= Coupon settlement =

In law, a coupon settlement is a resolution between disputing parties in a class action lawsuit, reached either before or after court action begins. In a coupon settlement, class members receive coupons or other promises for products or services instead of a cash award. Coupon settlements are recognised in state and federal courts in the United States.

==Criticism==
Coupon settlements have been used as a way for a defendant to forestall major liability by precluding a large number of people from litigating their claims separately to recover reasonable compensation for the damages.

However, existing law requires judicial approval of all coupon settlements, and in most cases, class members are given a chance to opt out of class settlement, though class members, despite opt-out notices, may be unaware of their right to opt out because they did not receive the notice, did not read it, or did not understand it.

The Class Action Fairness Act of 2005 (CAFA) addresses some of those concerns. Coupon settlements may be audited by an independent expert before judicial approval to ensure that the settlement will be of value to the class members (28 U.S.C.A. 1712(d)).
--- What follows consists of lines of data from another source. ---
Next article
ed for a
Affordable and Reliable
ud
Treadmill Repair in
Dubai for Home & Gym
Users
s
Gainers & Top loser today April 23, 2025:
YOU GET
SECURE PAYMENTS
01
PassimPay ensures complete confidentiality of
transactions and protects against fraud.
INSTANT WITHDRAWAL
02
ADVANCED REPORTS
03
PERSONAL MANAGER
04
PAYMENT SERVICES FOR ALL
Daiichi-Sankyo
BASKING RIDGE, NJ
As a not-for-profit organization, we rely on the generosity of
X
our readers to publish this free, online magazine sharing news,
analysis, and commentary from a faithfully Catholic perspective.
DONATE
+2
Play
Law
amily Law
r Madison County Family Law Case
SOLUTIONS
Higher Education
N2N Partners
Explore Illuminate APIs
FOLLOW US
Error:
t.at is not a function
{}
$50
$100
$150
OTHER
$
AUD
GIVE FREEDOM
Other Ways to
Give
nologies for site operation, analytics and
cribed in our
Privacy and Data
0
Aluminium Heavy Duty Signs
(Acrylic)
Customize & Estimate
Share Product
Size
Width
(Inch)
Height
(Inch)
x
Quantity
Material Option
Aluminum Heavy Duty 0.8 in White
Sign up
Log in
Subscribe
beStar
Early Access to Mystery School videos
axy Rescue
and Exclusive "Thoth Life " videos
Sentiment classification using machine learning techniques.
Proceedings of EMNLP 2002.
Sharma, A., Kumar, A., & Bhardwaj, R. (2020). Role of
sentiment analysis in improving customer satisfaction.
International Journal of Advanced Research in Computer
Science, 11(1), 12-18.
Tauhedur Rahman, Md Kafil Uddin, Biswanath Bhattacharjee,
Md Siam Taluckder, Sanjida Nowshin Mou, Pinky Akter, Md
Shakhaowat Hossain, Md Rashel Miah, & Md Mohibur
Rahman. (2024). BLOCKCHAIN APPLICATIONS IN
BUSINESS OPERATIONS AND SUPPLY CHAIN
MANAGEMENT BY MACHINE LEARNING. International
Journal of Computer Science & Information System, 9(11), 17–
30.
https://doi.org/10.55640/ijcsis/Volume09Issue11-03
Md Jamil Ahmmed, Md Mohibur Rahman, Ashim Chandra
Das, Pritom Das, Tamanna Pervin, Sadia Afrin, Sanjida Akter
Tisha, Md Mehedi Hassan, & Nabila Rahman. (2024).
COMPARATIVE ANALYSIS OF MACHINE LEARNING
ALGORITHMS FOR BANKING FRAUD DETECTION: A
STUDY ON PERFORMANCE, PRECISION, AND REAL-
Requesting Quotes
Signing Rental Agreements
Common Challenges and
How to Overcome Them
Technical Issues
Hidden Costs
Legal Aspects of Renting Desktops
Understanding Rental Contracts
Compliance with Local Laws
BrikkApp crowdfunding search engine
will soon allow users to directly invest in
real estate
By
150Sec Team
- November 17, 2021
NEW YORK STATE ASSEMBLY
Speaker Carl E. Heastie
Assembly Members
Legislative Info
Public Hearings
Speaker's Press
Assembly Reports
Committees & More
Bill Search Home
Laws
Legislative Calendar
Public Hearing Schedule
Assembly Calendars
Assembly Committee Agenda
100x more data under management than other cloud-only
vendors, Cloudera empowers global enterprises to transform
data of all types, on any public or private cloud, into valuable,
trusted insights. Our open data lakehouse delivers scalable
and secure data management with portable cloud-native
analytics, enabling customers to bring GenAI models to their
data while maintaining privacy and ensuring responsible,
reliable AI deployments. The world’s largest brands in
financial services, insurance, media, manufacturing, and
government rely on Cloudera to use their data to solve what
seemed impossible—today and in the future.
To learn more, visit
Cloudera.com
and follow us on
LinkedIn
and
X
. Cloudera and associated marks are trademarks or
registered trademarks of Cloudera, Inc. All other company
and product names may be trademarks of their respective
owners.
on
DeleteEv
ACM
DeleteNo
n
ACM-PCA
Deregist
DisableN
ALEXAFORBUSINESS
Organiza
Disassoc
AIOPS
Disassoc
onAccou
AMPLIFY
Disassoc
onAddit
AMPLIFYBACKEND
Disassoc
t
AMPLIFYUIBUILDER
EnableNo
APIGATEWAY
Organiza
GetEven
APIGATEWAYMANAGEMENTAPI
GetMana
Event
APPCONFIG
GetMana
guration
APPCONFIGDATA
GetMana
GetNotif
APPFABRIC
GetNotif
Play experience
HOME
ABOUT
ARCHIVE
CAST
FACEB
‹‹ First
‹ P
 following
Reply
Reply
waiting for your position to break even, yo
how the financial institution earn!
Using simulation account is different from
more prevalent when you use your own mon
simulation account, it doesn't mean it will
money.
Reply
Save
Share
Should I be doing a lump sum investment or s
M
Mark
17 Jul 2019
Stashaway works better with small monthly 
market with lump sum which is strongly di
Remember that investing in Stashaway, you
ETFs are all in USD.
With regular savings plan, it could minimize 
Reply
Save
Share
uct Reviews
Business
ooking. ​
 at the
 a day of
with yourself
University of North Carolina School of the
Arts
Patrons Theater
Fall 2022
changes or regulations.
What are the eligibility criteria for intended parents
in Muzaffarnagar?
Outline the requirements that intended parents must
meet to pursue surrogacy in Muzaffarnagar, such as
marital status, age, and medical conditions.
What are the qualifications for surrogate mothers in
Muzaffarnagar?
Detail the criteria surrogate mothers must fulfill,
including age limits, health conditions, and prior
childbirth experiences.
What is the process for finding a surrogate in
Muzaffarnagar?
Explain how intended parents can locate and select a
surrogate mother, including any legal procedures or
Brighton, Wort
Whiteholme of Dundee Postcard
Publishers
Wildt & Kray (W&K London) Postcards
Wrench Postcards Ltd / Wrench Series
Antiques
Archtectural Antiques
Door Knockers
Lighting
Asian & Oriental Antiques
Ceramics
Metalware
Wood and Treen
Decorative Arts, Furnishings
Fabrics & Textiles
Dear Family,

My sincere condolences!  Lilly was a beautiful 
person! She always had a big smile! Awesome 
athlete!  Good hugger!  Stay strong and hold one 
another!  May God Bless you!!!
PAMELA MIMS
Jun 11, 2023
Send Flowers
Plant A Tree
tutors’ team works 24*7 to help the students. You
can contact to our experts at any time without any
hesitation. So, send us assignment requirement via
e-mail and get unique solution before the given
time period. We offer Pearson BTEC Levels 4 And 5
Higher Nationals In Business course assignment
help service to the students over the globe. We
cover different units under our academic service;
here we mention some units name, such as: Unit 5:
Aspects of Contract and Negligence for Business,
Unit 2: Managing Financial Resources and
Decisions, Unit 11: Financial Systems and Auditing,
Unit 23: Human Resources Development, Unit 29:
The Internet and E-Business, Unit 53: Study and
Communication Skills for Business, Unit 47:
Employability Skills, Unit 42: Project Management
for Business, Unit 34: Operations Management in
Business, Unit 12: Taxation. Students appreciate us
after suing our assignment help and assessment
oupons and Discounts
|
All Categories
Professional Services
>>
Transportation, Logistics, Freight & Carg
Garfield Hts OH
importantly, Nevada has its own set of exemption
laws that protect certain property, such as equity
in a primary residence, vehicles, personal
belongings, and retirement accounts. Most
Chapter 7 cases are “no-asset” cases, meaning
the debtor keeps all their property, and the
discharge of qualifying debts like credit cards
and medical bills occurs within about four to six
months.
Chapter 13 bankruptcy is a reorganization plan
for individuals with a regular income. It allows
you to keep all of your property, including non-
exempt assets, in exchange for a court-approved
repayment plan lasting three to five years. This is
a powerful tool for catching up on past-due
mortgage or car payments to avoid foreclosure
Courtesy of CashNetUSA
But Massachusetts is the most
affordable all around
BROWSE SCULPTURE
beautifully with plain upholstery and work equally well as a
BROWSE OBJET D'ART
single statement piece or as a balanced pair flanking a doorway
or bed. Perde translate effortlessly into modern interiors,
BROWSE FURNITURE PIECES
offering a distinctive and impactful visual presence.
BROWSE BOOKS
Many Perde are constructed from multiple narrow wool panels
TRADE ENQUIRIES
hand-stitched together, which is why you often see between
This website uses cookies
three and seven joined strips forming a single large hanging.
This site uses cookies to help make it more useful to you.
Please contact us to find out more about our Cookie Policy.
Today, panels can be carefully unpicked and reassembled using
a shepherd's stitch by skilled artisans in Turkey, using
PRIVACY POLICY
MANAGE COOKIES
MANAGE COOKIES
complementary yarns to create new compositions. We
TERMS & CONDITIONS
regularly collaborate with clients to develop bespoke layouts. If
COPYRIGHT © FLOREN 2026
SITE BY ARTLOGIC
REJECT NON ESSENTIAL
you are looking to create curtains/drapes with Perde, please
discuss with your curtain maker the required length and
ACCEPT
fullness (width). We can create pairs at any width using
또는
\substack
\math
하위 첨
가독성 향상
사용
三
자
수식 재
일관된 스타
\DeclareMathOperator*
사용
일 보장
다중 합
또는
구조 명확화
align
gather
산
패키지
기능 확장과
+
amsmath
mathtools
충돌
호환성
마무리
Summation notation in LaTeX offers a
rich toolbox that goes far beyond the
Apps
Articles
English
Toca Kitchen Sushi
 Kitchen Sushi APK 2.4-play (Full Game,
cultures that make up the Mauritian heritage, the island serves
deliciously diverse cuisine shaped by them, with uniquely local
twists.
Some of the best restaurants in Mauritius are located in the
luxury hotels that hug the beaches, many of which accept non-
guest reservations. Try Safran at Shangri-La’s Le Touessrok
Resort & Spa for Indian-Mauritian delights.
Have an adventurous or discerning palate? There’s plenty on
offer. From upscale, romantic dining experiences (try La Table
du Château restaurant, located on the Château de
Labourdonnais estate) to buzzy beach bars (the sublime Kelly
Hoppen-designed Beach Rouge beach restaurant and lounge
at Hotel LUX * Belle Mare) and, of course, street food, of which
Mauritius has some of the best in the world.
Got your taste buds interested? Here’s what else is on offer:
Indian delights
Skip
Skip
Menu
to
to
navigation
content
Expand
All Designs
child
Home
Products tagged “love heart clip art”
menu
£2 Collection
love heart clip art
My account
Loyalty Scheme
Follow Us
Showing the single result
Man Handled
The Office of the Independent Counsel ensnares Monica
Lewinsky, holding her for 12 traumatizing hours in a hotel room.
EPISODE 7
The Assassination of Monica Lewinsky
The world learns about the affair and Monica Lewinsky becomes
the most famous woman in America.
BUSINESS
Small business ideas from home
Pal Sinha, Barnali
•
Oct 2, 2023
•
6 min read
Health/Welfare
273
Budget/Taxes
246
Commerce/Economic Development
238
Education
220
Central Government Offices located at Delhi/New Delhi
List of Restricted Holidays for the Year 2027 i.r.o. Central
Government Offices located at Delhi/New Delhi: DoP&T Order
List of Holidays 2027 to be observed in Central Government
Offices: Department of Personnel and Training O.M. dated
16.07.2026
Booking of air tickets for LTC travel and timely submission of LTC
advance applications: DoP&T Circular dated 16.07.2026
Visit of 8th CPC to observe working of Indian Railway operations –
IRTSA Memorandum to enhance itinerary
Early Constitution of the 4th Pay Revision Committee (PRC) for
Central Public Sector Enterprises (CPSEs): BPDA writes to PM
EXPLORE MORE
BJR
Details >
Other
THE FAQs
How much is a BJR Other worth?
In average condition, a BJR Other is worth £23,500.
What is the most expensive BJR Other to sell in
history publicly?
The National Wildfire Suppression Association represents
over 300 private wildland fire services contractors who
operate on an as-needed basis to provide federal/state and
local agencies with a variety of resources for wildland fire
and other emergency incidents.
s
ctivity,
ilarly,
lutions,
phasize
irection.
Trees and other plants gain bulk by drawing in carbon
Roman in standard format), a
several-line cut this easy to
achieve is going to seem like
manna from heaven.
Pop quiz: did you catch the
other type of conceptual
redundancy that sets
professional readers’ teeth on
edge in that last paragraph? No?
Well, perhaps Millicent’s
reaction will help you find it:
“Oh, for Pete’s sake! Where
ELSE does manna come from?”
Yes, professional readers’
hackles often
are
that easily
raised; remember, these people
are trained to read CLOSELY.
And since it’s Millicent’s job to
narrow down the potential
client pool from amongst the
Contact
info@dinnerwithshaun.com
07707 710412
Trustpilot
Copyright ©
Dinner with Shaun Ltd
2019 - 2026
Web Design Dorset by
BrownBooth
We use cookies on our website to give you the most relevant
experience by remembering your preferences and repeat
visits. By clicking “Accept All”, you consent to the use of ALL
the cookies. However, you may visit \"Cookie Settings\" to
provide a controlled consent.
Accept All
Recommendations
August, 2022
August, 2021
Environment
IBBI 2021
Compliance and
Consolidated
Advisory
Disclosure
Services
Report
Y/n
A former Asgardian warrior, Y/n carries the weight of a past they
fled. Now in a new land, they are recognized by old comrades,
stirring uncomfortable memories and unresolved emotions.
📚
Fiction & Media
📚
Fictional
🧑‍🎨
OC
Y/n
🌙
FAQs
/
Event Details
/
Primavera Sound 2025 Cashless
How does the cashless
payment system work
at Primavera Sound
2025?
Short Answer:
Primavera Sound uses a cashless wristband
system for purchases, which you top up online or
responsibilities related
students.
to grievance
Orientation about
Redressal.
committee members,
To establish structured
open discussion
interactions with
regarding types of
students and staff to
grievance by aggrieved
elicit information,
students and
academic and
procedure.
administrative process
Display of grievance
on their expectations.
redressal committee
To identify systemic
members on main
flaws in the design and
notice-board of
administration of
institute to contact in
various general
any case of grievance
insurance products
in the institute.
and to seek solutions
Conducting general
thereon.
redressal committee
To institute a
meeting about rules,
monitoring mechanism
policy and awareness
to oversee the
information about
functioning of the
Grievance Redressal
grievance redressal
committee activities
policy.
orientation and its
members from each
In the United States, federal courts must hold a hearing and make specific findings that the coupon settlement is fair, reasonable, and adequate and that the class members' interests are represented. The following can be taken into consideration during the hearing:

1. The strength of the class member's case.
2. The risk, expense, complexity, and duration of further litigation.
3. The risk of maintaining class action status.
4. The amount offered to each class member in settlement.
5. The form of the settlement (coupons, checks, replacement products, or services).
6. The amount offered in total in settlement.
7. The extent of the discovery that has been completed.
8. The experience of counsel.
9. The presence of a governmental participant.
10. The reaction of class members to the proposed settlement.

Another criticism has been that plaintiffs' lawyers involved in coupon settlements receive cash fees in amounts that generally dwarf the award recovered by individual class members.